[BioC] getting gene ranges from a TranscriptDb (GenomicFeatures package)

Elizabeth Purdom epurdom at stat.berkeley.edu
Tue Sep 14 23:43:08 CEST 2010


  Hello,

I would like to get the range of genes from a TranscriptDb object. 
Ideally, I would like to do:

txdb <- loadFeatures(system.file("extdata", "UCSC_knownGene_sample.sqlite",
                                    package="GenomicFeatures"))
genes(txdb)

And have this return the entire genomic range of the gene (much like 
transcripts() returns the genomic range of the transcript, including the 
introns).
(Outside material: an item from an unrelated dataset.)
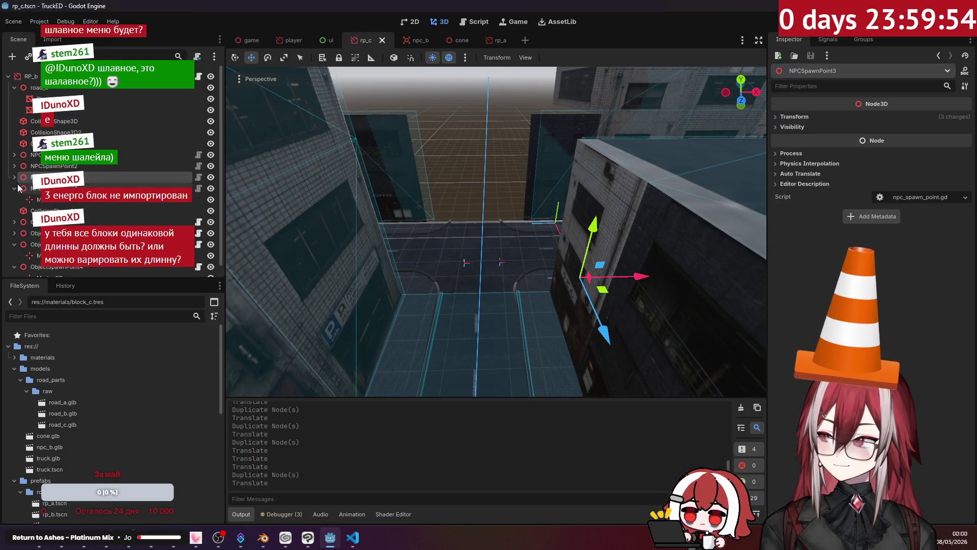
pyautogui.click(17, 187)
pyautogui.click(16, 233)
However, this does not exist. So I have made a little function 
to do this:

genes<-function(txdb){
     txByGene<-transcriptsBy(txdb,"gene")
     geneStarts<-sapply(start(txByGene),min)
     geneEnds<-sapply(end(txByGene),max)
     geneChr<-sapply(seqnames(txByGene),unique)
     geneStrand<-sapply(strand(txByGene),unique)
   
GRanges(seqnames=geneChr,strand=geneStrand,ranges=IRanges(geneStarts,geneEnds),gene_name=names(txByGene)) 

}

However, this has run me into all kinds of problems because the same 
gene name can be used for transcripts on different chromosomes, namely 
the X and Y chromosome (which makes me wonder about the safety of the 
assumption that gene names are unique -- does this count as unique?).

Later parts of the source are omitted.